• _SOURCE_:
Restructure L3 Agent

https://blueprints.launchpad.net/neutron/+spec/restructure-l3-agent

Author:

Carl Baldwin <carl.baldwin@hp.com>

The L3 agent is implemented mostly in a single python file. At current count, this file is just over 2,000 lines of code [1]. Most of the functionality is provided by the L3NATAgent class which comprises about 75% of the file. This class handles everything from handling RPC messages down to sending gratuitous arp for newly added addresses on the interfaces inside the routers’ namespaces. This structure makes the agent very difficult to extend and modify. This is a bit of technical debt. Paying it down will help enable the development of new functionality.

Problem Description

As mentioned in the introductory paragraph, the L3 agent has gotten out of hand. The structure of this code has made it difficult to extend and develop new features. Following is a list of responsibilities taken care of in the l3_agent.py file and mostly in the L3NATAgent class within that file.

  • Defines the L3PluginApi

  • Manages link local addresses for the DVR fip namespace

  • Defines the RouterInfo, basically a big struct of data about a router

  • Handles router update messages from RPC in a queue

  • Handles periodic synchronization of all routers

  • L3NATAgent

    • Manages namespace lifecycle

    • Handles router addition removal

    • Runs metadata proxy in each router

    • Very large method called process_router

      • snat_rules, dnat_rules

      • floating_ip_address

      • external gateway

      • internal network interfaces

      • ipv6 support

      • cleanup of stale interfaces

      • static routes

      • HA router keepalive

    • DVR routers

      • rtr_2_fip

      • dvr floating ips

      • snat namespace handling

      • arp entries

    • routes_updated

    • _process_routers_loop

    • _sync_routers

    • gratuitous arp

  • L3NATAgentWithStateReport

Code for DVR and HA routers is mingled throughout. There is a lot of “if router[‘distributed’]” this and “if ri.is_ha” that.

There is no clear strategy for resource life-cycle management of resources like namespaces and devices. Most of it has evolved over time as problems with the initial implementation have been found. Such problems are usually around them not being deleted when they should be gone.

Proposed Change

Overview

This will not be a rewrite of the L3 agent from scratch. Starting this project as a Herculean effort designed to land as a single patch is a sure recipe for failure. Much of this work will be pure refactoring but not all of it. Work will be posted for review early and often. Dependencies between patches will be avoided when possible. Each patch will stand on its own as a reasonably reviewable improvement to the existing code base.

Proper separation of concerns is a goal however, this will be done in steps. We’ll start with the high level separation of the router abstraction from the L3 agent.

L3 Agent

The L3 agent will be responsible for listening for updates from RPC, queuing the updates for processing by a worker. It will continue to oversee the set of routers which are managed by the agent. If namespaces are enabled, this could be a large set of routers. If namespaces are not enabled, this will be a single router. (_process_routers, _sync_routers, routes_updated, _router_added/removed)

• _EXERCISE TASK_: The L3 agent restructuring proposal lists responsibilities handled in l3_agent.py. Give every item listed directly under "DVR routers".

• _SUPPLIED RECORDS_:
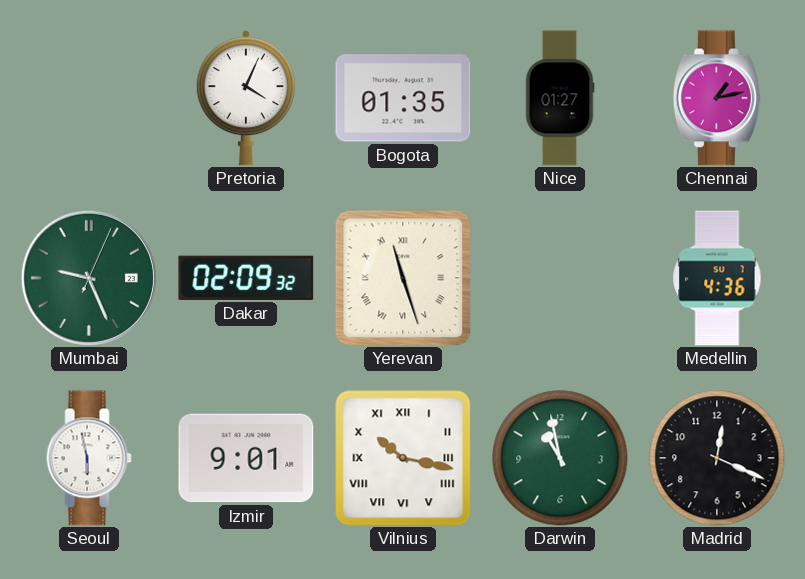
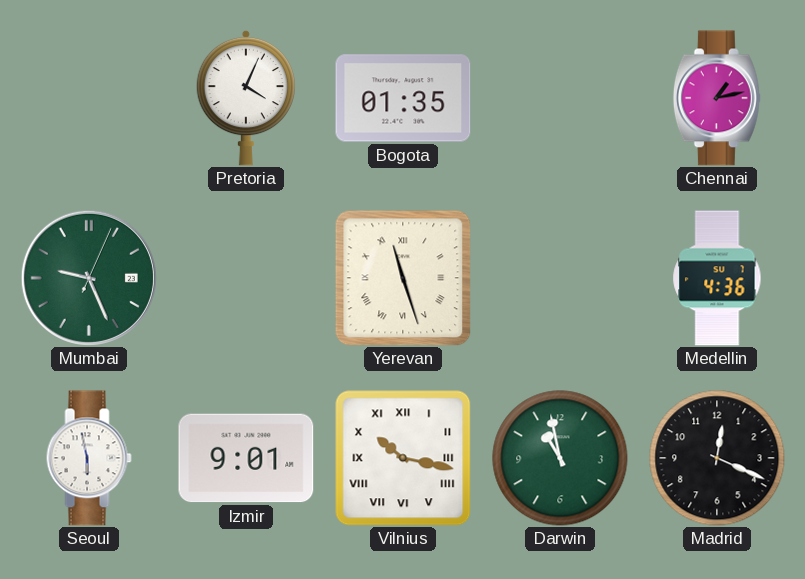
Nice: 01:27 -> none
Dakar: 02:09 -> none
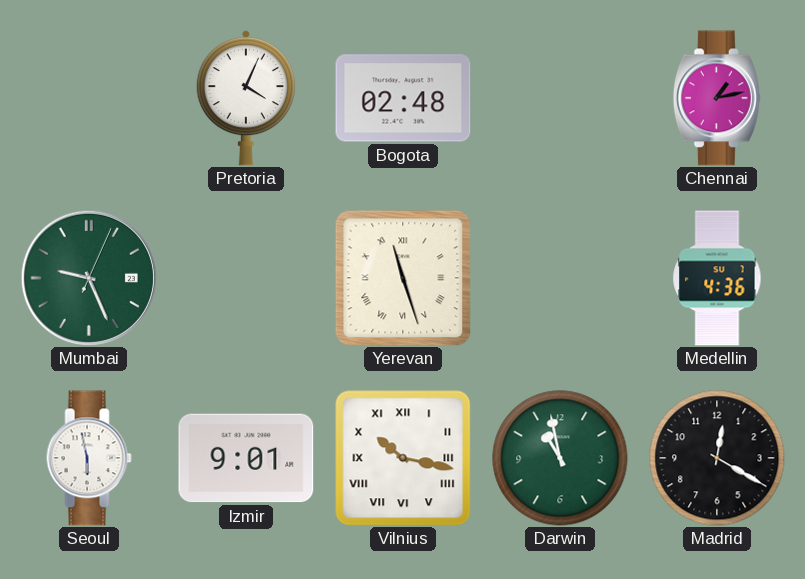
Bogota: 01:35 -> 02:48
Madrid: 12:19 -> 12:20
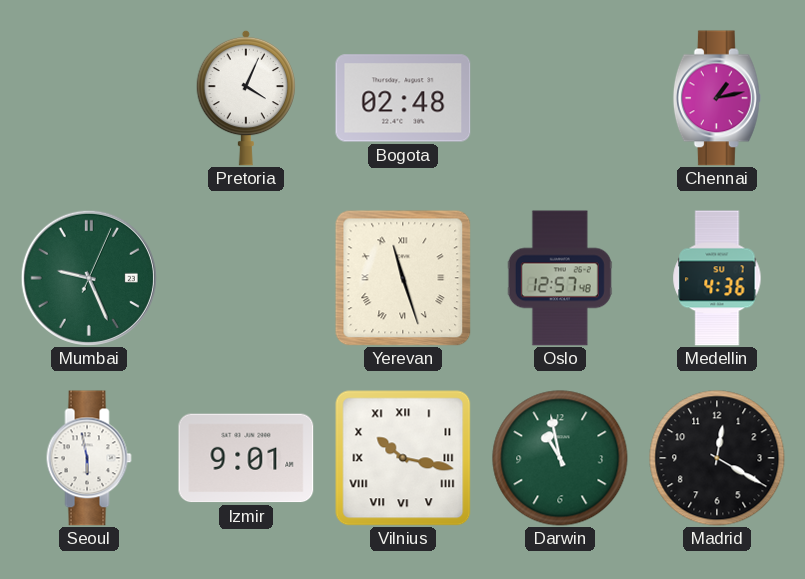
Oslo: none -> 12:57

--

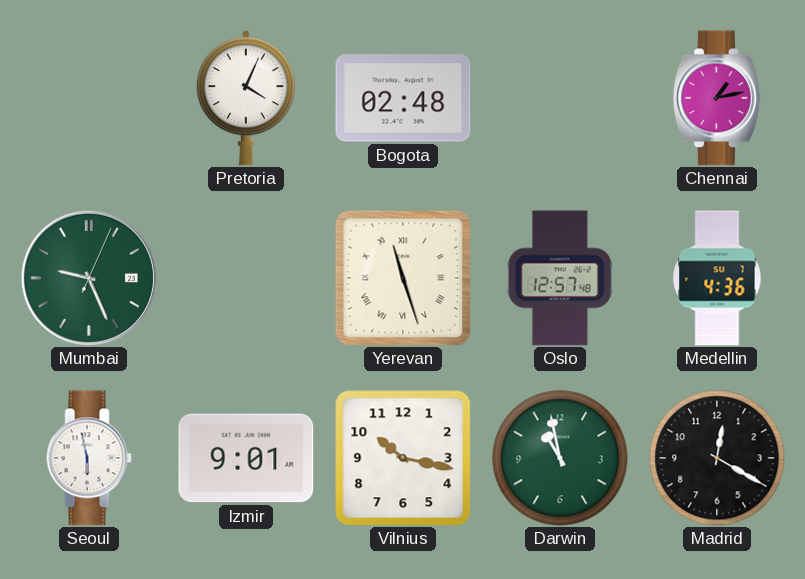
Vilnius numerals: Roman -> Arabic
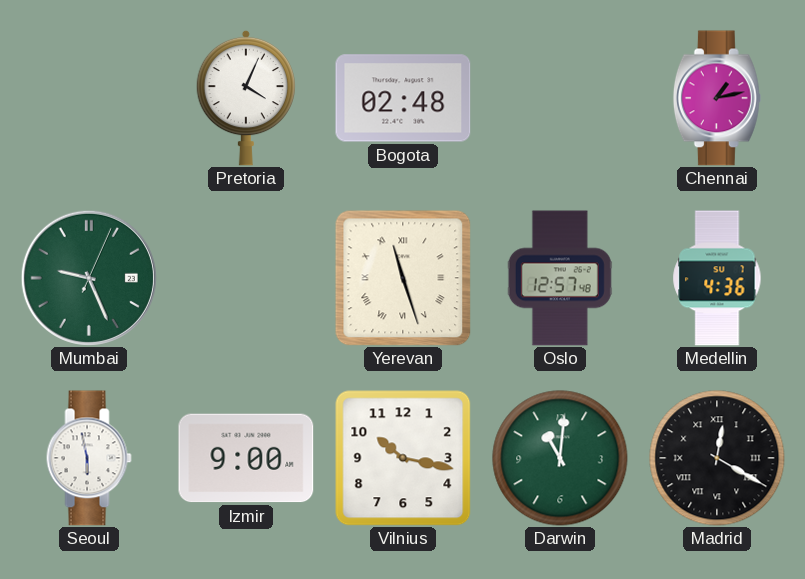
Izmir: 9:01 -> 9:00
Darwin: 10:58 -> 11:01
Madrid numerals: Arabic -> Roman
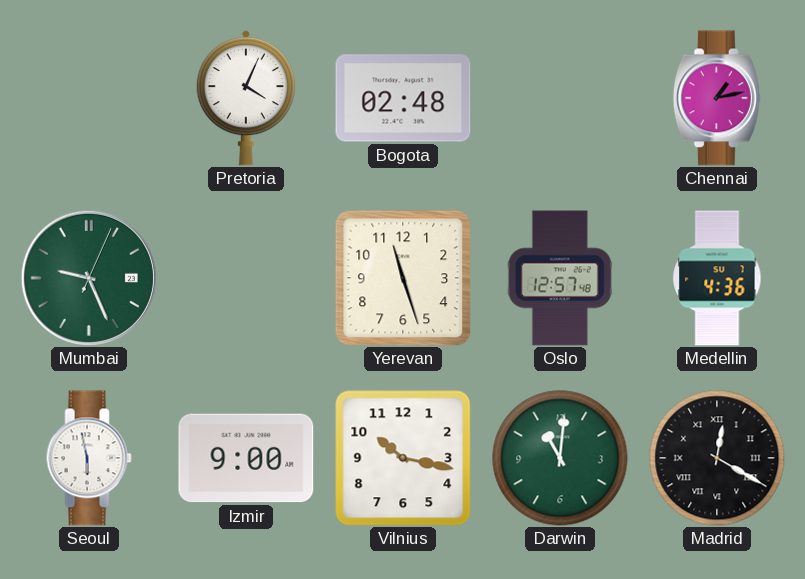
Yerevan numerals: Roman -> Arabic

• _FINAL RESULT_:
- rtr_2_fip
- dvr floating ips
- snat namespace handling
- arp entries